Researchers Discover Way to Listen to Algae, Detect Water Pollution
photo by Ken McCown
As global warming and rising human population puts increasing pressure on water supplies—Reuters says that currently 44% of people live in areas with high water stress—quick and accurate ways of testing for water pollution are going to become an even more important issue. A new method developed in Israel for doing so is being described as "listening" to algae to detect pollution.
Laser Beam Shines on Algae, Creates Sound Waves in Water
Researchers have discovered that by shining a laser beam on the algae they can stimulate photosynthesis. Depending on the rate of photosynthesis and the health of algae differing amounts of heat are shot back into the water, creating sound waves. These waves can be picked up by an underwater microphone, allowing the scientists to analyze the health of the algae and the condition of the surrounding water.

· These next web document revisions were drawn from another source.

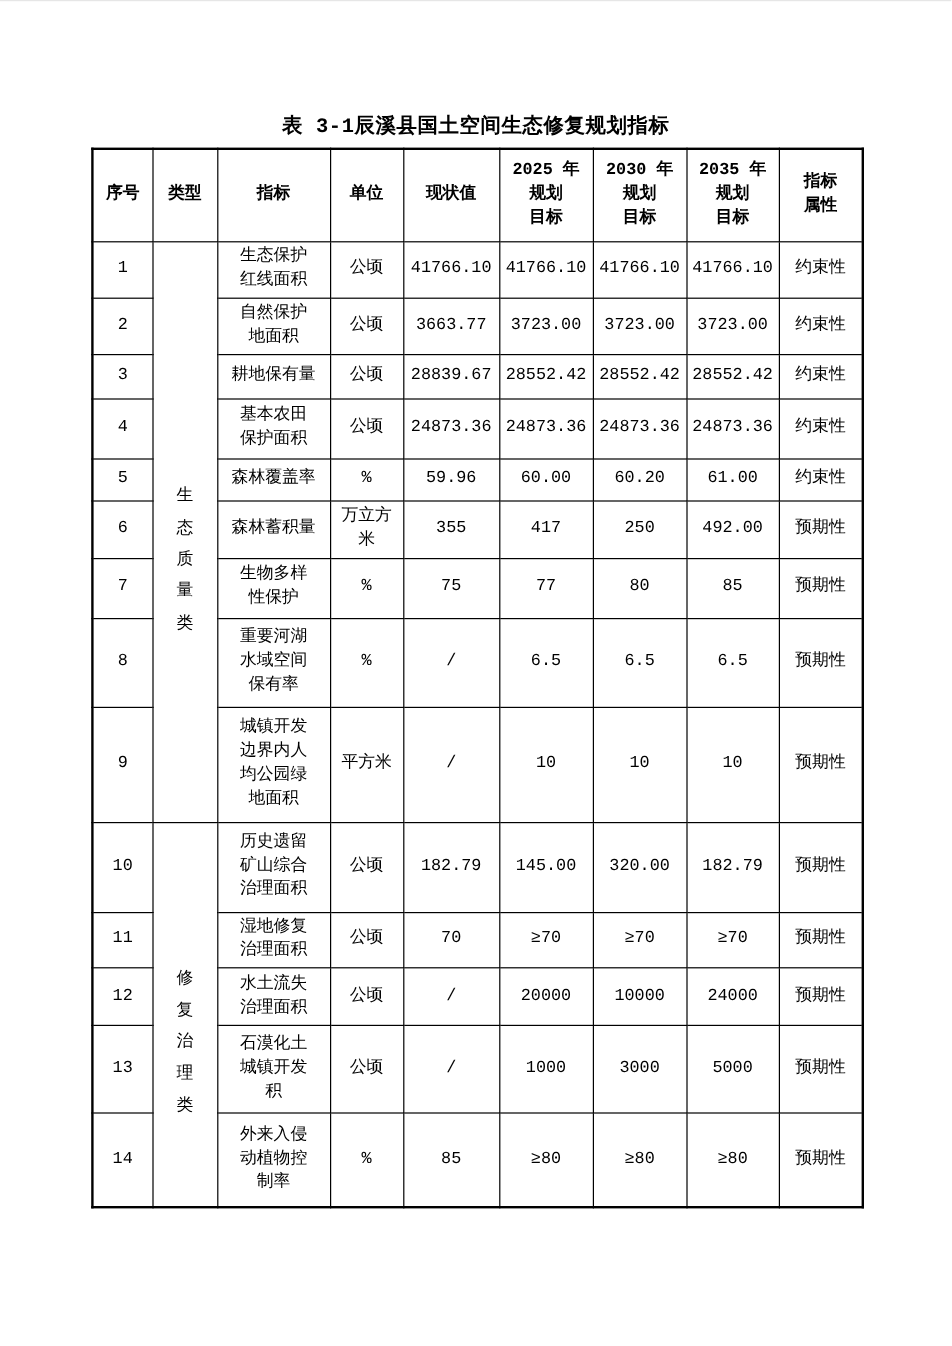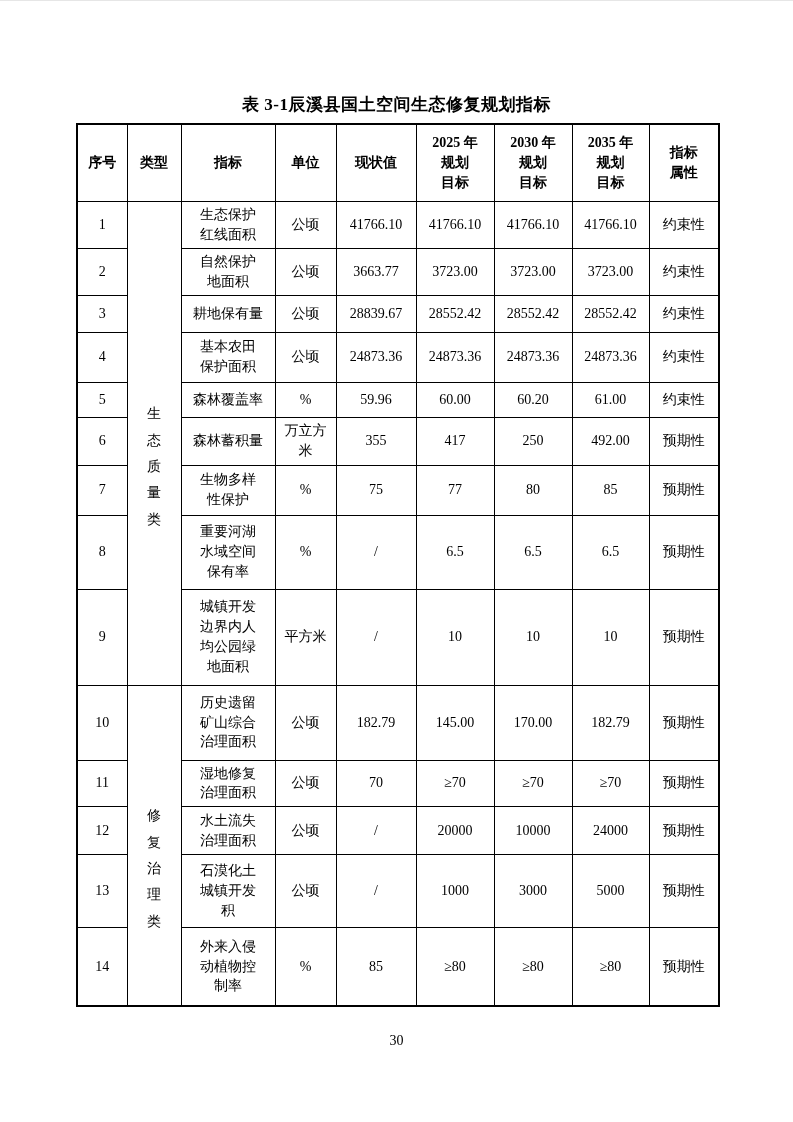--- a/index.html
+++ b/index.html
@@ -12,7 +12,7 @@
     width: 793px;
     height: 1122px;
     background: #ffffff;
-    font-family: Liberation Serif, serif;
+    font-family: Liberation Mono, monospace;
     color: #000000;
     overflow: hidden;
     border-top: 1px solid #e6e6e6;

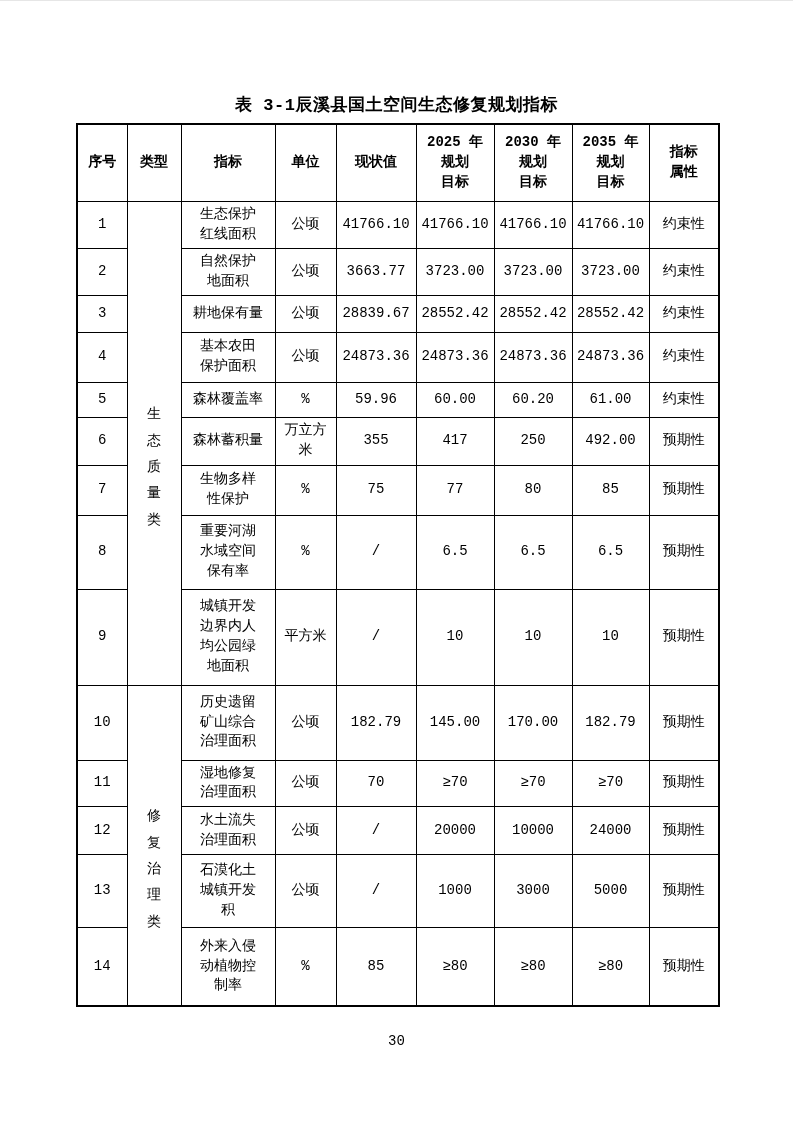--- a/index.html
+++ b/index.html
@@ -220,7 +220,7 @@
         <td>公顷</td>
         <td>182.79</td>
         <td>145.00</td>
-        <td>170.00</td>
+        <td>320.00</td>
         <td>182.79</td>
         <td>预期性</td>
       </tr>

Researcher Yulia Pinchasov explains:
Algae suffering from lead poisoning, like waste discharged from battery and paint manufacturing plants, will produce a different sound than those suffering from lack of iron or exposure to other toxins.
The whole testing apparatus is about one square meter in size, and according to Pinchasov can test water quality more accurately than current methods being used.
No commercial version of this product is yet available, but provided funding is secured, one could be ready within two years.